Instructions for the task: Pictures stay out; everything else in the entries below is to be duplicated exactly.
<<<<
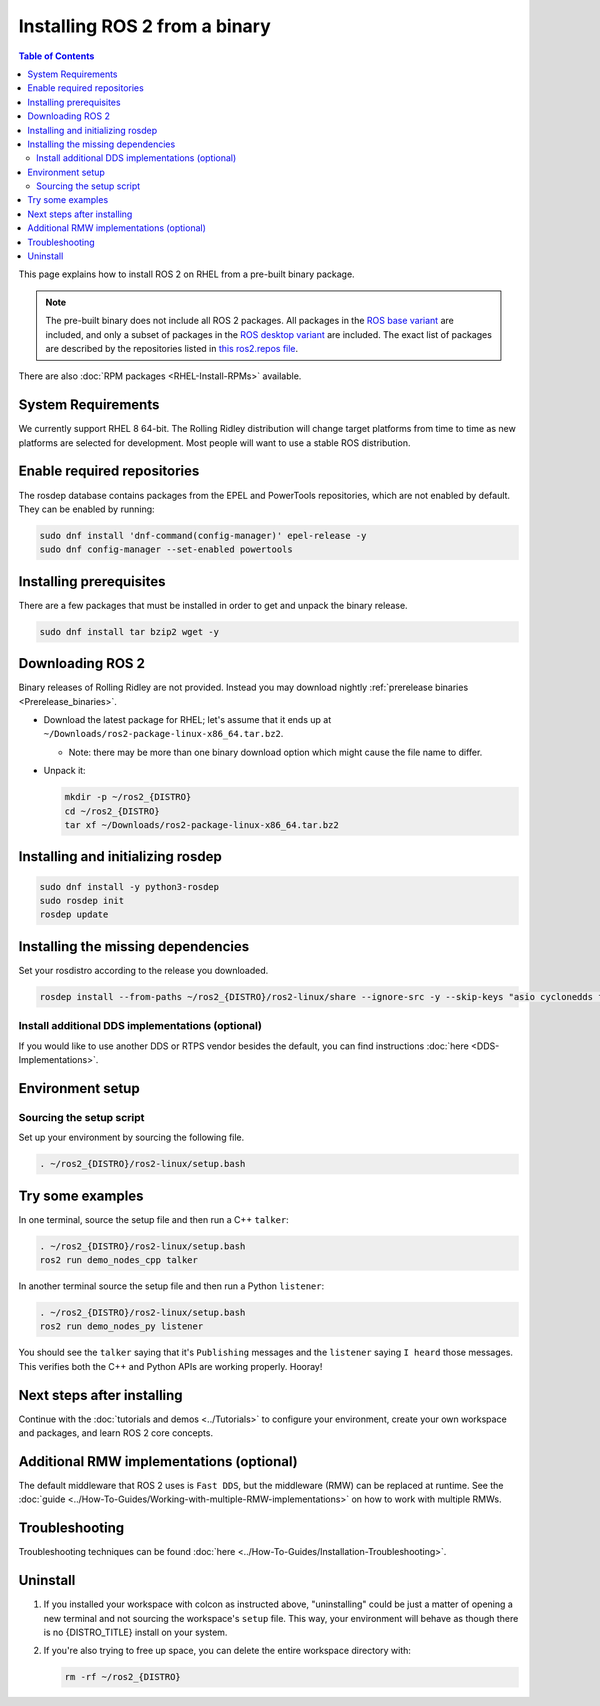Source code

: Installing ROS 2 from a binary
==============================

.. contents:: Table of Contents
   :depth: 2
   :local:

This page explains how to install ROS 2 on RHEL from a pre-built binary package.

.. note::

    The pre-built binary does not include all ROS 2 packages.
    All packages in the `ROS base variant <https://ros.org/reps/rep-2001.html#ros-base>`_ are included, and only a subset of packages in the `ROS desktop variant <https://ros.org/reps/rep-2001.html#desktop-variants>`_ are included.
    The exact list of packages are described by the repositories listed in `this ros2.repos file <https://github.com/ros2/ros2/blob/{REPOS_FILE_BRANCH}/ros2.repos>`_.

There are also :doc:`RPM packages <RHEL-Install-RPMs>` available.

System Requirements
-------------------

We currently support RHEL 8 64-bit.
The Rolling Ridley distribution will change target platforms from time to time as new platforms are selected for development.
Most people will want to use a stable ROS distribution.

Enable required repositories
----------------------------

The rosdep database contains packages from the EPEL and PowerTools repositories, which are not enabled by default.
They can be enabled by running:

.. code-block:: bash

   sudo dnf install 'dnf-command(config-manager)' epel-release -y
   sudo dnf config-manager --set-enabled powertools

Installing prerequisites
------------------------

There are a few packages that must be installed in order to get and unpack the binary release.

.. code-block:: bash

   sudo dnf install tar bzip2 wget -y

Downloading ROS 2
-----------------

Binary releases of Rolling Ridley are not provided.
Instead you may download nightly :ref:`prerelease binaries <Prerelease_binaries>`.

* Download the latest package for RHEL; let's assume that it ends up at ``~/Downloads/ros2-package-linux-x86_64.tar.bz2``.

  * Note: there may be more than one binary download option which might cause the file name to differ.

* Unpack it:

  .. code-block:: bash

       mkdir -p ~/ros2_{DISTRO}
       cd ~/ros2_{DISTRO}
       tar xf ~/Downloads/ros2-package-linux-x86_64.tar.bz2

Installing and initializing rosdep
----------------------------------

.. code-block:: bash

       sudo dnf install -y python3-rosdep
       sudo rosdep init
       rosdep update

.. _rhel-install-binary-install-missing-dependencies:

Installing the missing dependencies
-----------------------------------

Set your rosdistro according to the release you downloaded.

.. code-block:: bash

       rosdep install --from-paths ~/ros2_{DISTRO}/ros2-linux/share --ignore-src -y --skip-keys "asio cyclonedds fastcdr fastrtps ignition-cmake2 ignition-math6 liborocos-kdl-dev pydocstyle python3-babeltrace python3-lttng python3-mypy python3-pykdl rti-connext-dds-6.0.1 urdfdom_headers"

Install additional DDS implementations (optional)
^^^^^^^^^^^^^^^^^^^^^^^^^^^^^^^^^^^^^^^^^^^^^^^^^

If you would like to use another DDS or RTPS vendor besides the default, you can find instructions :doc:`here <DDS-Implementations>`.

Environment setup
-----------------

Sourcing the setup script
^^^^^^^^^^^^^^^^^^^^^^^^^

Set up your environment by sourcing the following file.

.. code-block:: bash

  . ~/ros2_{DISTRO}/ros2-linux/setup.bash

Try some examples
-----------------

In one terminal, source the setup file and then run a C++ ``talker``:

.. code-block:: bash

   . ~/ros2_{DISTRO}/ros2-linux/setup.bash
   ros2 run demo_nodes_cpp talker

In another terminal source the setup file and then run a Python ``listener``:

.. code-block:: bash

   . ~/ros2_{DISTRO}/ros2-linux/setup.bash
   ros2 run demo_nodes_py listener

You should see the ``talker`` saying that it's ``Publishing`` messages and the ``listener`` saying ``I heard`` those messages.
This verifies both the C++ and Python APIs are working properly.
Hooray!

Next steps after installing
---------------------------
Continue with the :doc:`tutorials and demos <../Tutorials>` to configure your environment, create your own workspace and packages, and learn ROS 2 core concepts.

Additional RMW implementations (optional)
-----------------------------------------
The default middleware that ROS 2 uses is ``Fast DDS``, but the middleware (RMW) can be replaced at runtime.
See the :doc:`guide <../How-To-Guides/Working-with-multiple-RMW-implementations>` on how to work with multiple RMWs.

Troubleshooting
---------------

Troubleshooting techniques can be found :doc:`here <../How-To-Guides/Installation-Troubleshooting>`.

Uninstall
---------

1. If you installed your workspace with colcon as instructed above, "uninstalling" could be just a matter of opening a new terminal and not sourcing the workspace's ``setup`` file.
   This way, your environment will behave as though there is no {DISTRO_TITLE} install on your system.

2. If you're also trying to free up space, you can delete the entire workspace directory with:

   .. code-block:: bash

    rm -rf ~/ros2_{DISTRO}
>>>>
Result below:
Source code

: Installing ROS 2 from a binary
==============================

.. contents:: Table of Contents
   :depth: 2
   :local:

This page explains how to install ROS 2 on RHEL from a pre-built binary package.

.. note::

    The pre-built binary does not include all ROS 2 packages.
    All packages in the `ROS base variant <https://ros.org/reps/rep-2001.html#ros-base>`_ are included, and only a subset of packages in the `ROS desktop variant <https://ros.org/reps/rep-2001.html#desktop-variants>`_ are included.
    The exact list of packages are described by the repositories listed in `this ros2.repos file <https://github.com/ros2/ros2/blob/{REPOS_FILE_BRANCH}/ros2.repos>`_.

There are also :doc:`RPM packages <RHEL-Install-RPMs>` available.

System Requirements
-------------------

We currently support RHEL 8 64-bit.
The Rolling Ridley distribution will change target platforms from time to time as new platforms are selected for development.
Most people will want to use a stable ROS distribution.

Enable required repositories
----------------------------

The rosdep database contains packages from the EPEL and PowerTools repositories, which are not enabled by default.
They can be enabled by running:

.. code-block:: bash

   sudo dnf install 'dnf-command(config-manager)' epel-release -y
   sudo dnf config-manager --set-enabled powertools

Installing prerequisites
------------------------

There are a few packages that must be installed in order to get and unpack the binary release.

.. code-block:: bash

   sudo dnf install tar bzip2 wget -y

Downloading ROS 2
-----------------

Binary releases of Rolling Ridley are not provided.
Instead you may download nightly :ref:`prerelease binaries <Prerelease_binaries>`.

* Download the latest package for RHEL; let's assume that it ends up at ``~/Downloads/ros2-package-linux-x86_64.tar.bz2``.

  * Note: there may be more than one binary download option which might cause the file name to differ.

* Unpack it:

  .. code-block:: bash

       mkdir -p ~/ros2_{DISTRO}
       cd ~/ros2_{DISTRO}
       tar xf ~/Downloads/ros2-package-linux-x86_64.tar.bz2

Installing and initializing rosdep
----------------------------------

.. code-block:: bash

       sudo dnf install -y python3-rosdep
       sudo rosdep init
       rosdep update

.. _rhel-install-binary-install-missing-dependencies:

Installing the missing dependencies
-----------------------------------

Set your rosdistro according to the release you downloaded.

.. code-block:: bash

       rosdep install --from-paths ~/ros2_{DISTRO}/ros2-linux/share --ignore-src -y --skip-keys "asio cyclonedds fastcdr fastrtps ignition-cmake2 ignition-math6 liborocos-kdl-dev pydocstyle python3-babeltrace python3-lttng python3-mypy python3-pykdl rti-connext-dds-6.0.1 urdfdom_headers"

Install additional DDS implementations (optional)
^^^^^^^^^^^^^^^^^^^^^^^^^^^^^^^^^^^^^^^^^^^^^^^^^

If you would like to use another DDS or RTPS vendor besides the default, you can find instructions :doc:`here <DDS-Implementations>`.

Environment setup
-----------------

Sourcing the setup script
^^^^^^^^^^^^^^^^^^^^^^^^^

Set up your environment by sourcing the following file.

.. code-block:: bash

  . ~/ros2_{DISTRO}/ros2-linux/setup.bash

Try some examples
-----------------

In one terminal, source the setup file and then run a C++ ``talker``:

.. code-block:: bash

   . ~/ros2_{DISTRO}/ros2-linux/setup.bash
   ros2 run demo_nodes_cpp talker

In another terminal source the setup file and then run a Python ``listener``:

.. code-block:: bash

   . ~/ros2_{DISTRO}/ros2-linux/setup.bash
   ros2 run demo_nodes_py listener

You should see the ``talker`` saying that it's ``Publishing`` messages and the ``listener`` saying ``I heard`` those messages.
This verifies both the C++ and Python APIs are working properly.
Hooray!

Next steps after installing
---------------------------
Continue with the :doc:`tutorials and demos <../Tutorials>` to configure your environment, create your own workspace and packages, and learn ROS 2 core concepts.

Additional RMW implementations (optional)
-----------------------------------------
The default middleware that ROS 2 uses is ``Fast DDS``, but the middleware (RMW) can be replaced at runtime.
See the :doc:`guide <../How-To-Guides/Working-with-multiple-RMW-implementations>` on how to work with multiple RMWs.

Troubleshooting
---------------

Troubleshooting techniques can be found :doc:`here <../How-To-Guides/Installation-Troubleshooting>`.

Uninstall
---------

1. If you installed your workspace with colcon as instructed above, "uninstalling" could be just a matter of opening a new terminal and not sourcing the workspace's ``setup`` file.
   This way, your environment will behave as though there is no {DISTRO_TITLE} install on your system.

2. If you're also trying to free up space, you can delete the entire workspace directory with:

   .. code-block:: bash

    rm -rf ~/ros2_{DISTRO}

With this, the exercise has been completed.